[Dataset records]
- - -

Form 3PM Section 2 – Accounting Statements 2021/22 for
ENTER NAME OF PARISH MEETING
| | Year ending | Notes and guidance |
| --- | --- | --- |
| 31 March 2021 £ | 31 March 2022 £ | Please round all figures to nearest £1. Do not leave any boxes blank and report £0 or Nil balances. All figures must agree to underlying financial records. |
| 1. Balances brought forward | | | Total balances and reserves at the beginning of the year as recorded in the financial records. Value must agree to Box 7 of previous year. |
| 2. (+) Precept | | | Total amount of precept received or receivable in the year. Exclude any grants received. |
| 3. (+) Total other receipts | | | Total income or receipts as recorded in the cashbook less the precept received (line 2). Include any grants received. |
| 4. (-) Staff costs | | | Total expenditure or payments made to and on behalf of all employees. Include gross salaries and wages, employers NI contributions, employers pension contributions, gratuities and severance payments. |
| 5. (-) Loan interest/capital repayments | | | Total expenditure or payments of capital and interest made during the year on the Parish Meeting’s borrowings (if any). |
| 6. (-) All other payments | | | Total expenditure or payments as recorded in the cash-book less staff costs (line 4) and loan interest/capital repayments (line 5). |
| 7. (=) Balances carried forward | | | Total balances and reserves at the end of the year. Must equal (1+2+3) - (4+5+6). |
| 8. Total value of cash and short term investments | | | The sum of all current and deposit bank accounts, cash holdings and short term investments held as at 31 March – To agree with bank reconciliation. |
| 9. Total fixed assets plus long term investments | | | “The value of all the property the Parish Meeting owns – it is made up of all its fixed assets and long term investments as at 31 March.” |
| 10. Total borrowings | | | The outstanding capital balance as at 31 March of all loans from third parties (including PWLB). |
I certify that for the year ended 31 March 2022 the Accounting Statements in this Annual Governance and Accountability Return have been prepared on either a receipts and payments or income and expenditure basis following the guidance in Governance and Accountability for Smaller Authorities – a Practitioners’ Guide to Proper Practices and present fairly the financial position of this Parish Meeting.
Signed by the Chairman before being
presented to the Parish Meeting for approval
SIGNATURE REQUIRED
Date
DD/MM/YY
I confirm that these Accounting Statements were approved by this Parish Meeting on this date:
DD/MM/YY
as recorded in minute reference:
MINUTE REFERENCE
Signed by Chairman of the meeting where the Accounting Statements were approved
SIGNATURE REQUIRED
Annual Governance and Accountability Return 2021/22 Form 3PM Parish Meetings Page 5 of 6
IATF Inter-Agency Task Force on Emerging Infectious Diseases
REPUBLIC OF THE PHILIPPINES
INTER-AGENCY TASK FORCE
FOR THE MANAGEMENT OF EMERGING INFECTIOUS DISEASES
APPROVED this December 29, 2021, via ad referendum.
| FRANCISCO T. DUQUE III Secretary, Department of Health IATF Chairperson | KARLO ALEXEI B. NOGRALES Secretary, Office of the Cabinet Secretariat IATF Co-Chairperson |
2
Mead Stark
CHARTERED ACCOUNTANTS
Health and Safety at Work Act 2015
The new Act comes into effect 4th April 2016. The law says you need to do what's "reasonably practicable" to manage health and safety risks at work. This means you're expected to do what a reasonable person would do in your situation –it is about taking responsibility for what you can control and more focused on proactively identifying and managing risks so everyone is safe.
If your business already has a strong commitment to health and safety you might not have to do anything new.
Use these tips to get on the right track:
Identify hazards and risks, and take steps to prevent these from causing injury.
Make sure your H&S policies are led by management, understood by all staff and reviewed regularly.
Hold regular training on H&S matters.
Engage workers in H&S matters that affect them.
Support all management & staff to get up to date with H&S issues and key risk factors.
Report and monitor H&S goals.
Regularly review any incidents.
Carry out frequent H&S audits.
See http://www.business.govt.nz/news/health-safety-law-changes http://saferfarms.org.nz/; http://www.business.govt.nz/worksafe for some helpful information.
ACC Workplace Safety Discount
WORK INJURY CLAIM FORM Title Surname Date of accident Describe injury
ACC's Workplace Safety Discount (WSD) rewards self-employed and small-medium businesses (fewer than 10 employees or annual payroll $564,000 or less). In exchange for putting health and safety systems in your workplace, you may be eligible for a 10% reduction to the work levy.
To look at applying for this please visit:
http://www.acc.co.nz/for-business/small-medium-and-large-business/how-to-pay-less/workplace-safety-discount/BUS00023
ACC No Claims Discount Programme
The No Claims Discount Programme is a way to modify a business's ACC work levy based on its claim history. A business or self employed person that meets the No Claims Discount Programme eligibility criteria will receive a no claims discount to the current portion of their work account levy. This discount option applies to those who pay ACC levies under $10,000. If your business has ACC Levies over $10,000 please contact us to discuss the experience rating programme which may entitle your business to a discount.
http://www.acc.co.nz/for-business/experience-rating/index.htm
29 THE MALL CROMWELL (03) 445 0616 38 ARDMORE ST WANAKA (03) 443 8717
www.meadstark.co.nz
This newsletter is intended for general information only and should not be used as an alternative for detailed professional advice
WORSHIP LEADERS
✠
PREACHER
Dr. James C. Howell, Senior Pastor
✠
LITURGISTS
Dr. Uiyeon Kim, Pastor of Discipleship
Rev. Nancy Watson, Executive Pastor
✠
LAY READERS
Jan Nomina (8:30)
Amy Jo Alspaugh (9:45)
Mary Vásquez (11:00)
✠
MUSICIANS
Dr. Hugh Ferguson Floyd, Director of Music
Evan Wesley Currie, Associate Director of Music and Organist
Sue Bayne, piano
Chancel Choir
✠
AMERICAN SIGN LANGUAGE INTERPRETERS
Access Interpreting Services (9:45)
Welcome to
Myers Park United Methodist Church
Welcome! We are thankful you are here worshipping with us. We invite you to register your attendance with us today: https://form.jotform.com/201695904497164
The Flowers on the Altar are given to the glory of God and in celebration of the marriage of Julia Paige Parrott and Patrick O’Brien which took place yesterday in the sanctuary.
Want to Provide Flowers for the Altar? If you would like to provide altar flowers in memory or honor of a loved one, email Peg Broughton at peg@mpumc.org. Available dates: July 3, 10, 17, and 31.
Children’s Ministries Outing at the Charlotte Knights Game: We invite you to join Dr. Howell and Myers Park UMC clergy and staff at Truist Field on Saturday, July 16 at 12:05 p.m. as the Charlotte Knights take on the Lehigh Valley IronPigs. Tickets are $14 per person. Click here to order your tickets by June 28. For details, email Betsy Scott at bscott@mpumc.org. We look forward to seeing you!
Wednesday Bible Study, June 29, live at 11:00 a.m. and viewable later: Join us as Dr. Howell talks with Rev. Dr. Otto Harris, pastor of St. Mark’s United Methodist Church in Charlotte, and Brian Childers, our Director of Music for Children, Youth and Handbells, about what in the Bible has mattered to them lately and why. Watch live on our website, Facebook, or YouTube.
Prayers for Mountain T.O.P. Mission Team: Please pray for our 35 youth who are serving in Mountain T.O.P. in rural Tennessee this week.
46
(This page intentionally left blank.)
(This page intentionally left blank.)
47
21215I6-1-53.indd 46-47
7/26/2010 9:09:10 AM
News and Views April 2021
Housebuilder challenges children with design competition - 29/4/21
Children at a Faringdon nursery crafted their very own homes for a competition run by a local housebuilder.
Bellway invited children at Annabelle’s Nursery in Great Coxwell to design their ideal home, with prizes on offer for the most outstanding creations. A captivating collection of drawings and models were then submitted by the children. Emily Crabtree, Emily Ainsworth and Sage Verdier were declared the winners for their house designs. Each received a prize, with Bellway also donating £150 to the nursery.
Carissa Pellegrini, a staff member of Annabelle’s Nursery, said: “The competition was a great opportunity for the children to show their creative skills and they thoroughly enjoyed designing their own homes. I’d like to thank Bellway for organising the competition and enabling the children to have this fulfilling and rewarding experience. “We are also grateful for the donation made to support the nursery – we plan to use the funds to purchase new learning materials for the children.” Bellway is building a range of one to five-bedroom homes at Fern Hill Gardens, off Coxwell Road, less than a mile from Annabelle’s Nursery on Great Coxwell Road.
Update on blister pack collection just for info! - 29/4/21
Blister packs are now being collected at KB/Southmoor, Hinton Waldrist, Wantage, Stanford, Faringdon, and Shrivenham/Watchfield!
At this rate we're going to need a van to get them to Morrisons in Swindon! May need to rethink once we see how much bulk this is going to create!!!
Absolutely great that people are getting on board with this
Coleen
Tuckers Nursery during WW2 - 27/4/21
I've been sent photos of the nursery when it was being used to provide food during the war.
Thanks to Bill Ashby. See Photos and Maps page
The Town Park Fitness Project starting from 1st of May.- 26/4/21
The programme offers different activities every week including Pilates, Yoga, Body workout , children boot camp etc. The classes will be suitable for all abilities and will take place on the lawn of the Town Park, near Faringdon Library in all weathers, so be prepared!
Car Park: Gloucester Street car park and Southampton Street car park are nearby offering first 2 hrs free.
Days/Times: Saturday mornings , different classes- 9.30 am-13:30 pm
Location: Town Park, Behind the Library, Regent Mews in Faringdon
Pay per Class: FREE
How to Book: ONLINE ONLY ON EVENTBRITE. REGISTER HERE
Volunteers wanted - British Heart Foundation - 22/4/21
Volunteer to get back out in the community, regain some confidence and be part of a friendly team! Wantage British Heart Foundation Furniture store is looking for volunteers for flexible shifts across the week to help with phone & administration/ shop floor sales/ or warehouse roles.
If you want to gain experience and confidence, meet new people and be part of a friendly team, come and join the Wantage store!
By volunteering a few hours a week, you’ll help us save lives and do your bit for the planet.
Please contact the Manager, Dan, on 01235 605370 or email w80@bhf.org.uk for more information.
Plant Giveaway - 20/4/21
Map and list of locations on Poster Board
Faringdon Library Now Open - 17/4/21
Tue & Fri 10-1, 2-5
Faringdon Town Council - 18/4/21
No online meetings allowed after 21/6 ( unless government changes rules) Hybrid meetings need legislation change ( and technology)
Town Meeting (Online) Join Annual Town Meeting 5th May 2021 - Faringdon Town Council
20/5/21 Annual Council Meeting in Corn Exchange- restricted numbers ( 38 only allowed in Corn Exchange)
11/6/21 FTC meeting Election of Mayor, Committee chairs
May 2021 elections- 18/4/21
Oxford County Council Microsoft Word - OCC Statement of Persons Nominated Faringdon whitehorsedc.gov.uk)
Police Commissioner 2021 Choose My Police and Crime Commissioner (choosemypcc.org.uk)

- - -

Look above for the line with "The programme offers" and the line with "Faringdon Town Council - 18/4/21". Write out those two lines and all the lines between them, exactly, and no others.

The programme offers different activities every week including Pilates, Yoga, Body workout , children boot camp etc. The classes will be suitable for all abilities and will take place on the lawn of the Town Park, near Faringdon Library in all weathers, so be prepared!
Car Park: Gloucester Street car park and Southampton Street car park are nearby offering first 2 hrs free.
Days/Times: Saturday mornings , different classes- 9.30 am-13:30 pm
Location: Town Park, Behind the Library, Regent Mews in Faringdon
Pay per Class: FREE
How to Book: ONLINE ONLY ON EVENTBRITE. REGISTER HERE
Volunteers wanted - British Heart Foundation - 22/4/21
Volunteer to get back out in the community, regain some confidence and be part of a friendly team! Wantage British Heart Foundation Furniture store is looking for volunteers for flexible shifts across the week to help with phone & administration/ shop floor sales/ or warehouse roles.
If you want to gain experience and confidence, meet new people and be part of a friendly team, come and join the Wantage store!
By volunteering a few hours a week, you’ll help us save lives and do your bit for the planet.
Please contact the Manager, Dan, on 01235 605370 or email w80@bhf.org.uk for more information.
Plant Giveaway - 20/4/21
Map and list of locations on Poster Board
Faringdon Library Now Open - 17/4/21
Tue & Fri 10-1, 2-5
Faringdon Town Council - 18/4/21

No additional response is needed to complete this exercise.